Quel est le meilleur endroit pour combattre la domination masculine ? Le lit, répond John Stoltenberg dans Refuser d’être un homme [1]. Pour atteindre une réelle égalité sexuelle, il préconise d’abandonner les fantasmes inculqués par le patriarcat et d’inventer une façon de faire l’amour fondée sur la complicité et le respect plutôt que la violence et la soumission. Pure chimère que cette sexualité de Bisounours, objecte Butler dans le sillage de Foucault : il n’y a pas de désir sans pouvoir. La ligne de démarcation est claire entre les féministes « prosexe » et les croisé-e-s anti-pornographie/anti-prostitution dont la virulence rappelle les heures les plus sombres du catholicisme [2].

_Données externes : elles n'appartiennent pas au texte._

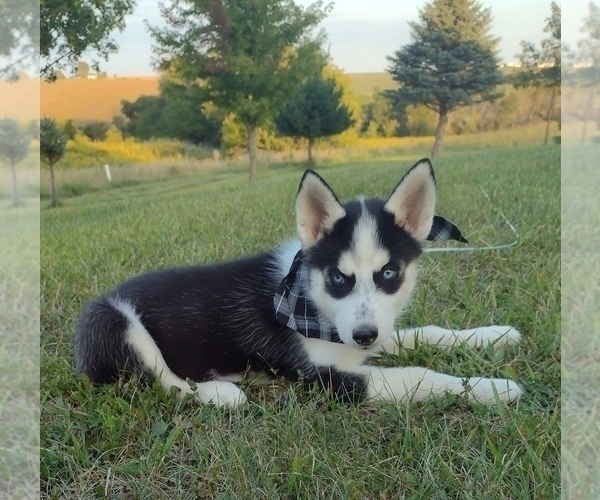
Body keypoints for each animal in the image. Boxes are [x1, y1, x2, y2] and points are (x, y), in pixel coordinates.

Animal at [77, 160, 524, 406]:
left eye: (389, 274)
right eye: (338, 277)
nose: (364, 336)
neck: (309, 300)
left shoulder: (363, 333)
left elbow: (425, 333)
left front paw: (494, 335)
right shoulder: (327, 378)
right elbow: (419, 375)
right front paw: (494, 388)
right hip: (111, 321)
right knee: (163, 381)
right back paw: (218, 394)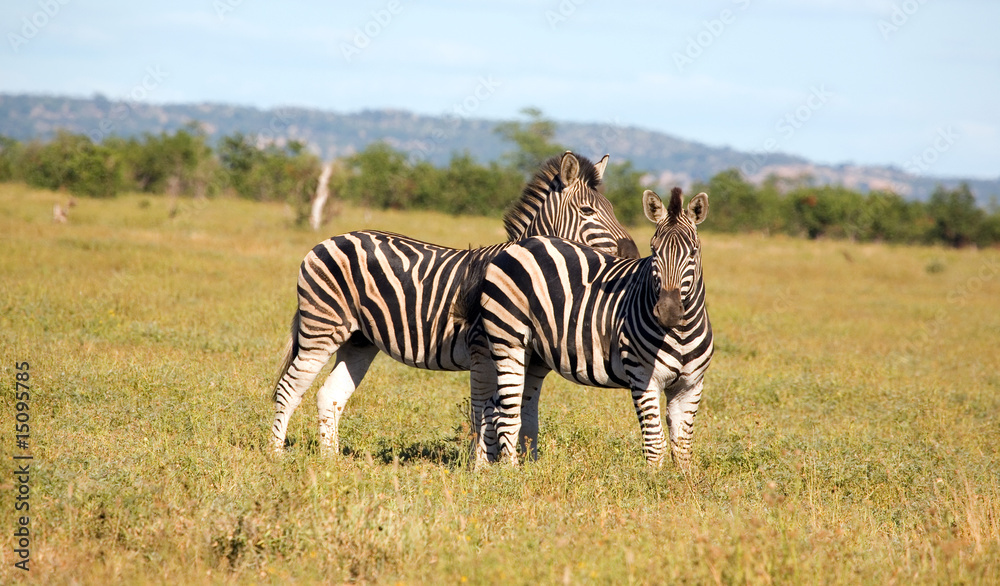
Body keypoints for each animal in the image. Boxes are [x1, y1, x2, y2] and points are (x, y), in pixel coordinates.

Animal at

Ce qui n’est pas sans poser question : pourquoi le porno le plus avilissant excite-t-il aussi des femmes libérées ? Pourquoi beaucoup d’imaginaires sexuels continuent-ils de s’articuler autour du phallus tout-puissant, de la pénétration obligatoire, de l’éjaculation faciale ? Pourquoi, parmi les pratiquantes SM, une écrasante majorité de femmes choisit-elle le rôle de soumise ?

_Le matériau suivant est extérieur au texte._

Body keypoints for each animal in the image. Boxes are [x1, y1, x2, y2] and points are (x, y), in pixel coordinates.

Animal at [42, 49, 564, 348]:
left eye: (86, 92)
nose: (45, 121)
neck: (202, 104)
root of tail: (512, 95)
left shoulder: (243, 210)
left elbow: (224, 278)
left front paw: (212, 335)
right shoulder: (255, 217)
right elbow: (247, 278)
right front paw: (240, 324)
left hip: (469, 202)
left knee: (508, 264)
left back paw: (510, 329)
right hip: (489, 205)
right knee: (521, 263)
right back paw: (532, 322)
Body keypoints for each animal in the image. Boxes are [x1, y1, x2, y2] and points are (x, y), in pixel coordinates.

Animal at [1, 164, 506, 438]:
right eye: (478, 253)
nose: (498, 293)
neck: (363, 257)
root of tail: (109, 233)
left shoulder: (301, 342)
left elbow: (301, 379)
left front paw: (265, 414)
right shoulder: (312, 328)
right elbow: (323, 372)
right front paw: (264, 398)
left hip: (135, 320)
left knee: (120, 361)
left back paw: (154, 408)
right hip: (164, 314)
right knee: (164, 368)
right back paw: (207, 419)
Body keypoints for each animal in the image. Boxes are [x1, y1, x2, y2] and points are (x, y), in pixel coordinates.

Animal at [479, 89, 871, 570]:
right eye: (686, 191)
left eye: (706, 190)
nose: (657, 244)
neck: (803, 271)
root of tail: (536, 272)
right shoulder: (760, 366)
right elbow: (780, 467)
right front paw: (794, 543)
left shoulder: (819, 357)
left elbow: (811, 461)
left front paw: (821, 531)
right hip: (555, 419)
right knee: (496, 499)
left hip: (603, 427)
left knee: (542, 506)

D’aucunes parlent d’une soupape – expiatoire ? – qui les repose du dehors où elles passent leur temps à se battre. D’autres y voient une façon d’éprouver leur corps dit délicat et fragile, d’affronter des partenaires dits dangereux et violents, pour s’y sentir invincibles et chercher leur limite, leur « point de faiblesse absolue » grâce auquel elles se sentiront plus fortes [3]. D’autres encore déclarent s’y amuser à caricaturer, à pousser à l’extrême le rôle social qui leur est imposé, pour en faire éclater le ridicule et l’arbitraire.
Mais même chez les femmes qui disent parvenir à les détourner, ces codes n’influencent-ils pas l’image qu’elles ont d’elles-mêmes dans d’autres domaines que sexuel ? Il est plus que probable que les représentations omniprésentes de femmes réceptacles, passives, constamment violables, infiniment chosifiées, ont un impact sur ce qu’elles acceptent, intériorisent, renoncent à combattre. Jouiraient-elles de plus d’assurance si leur propre image dans la sexualité n’était pas aussi liée à l’humiliation ?
Le jeu en vaut sans doute la chandelle… mais pose d’autres questions particulièrement retorses : pouvons-nous agir sur nos fantasmes ? Pouvons-nous décider de réorienter nos désirs ? Et surtout : est-ce être une mauvaise féministe que d’aimer les fessées ?
L’idéal serait peut-être d’accepter d’une part que le sexe soit traversé par le pouvoir, d’assumer nos pulsions animales visant à dominer et à soumettre ; mais de parvenir d’autre part à dissocier vraiment les catégories actif/passif, dominateur/soumis, homme/femme. Et à « dégenrer » le pouvoir… sans quitter son lit.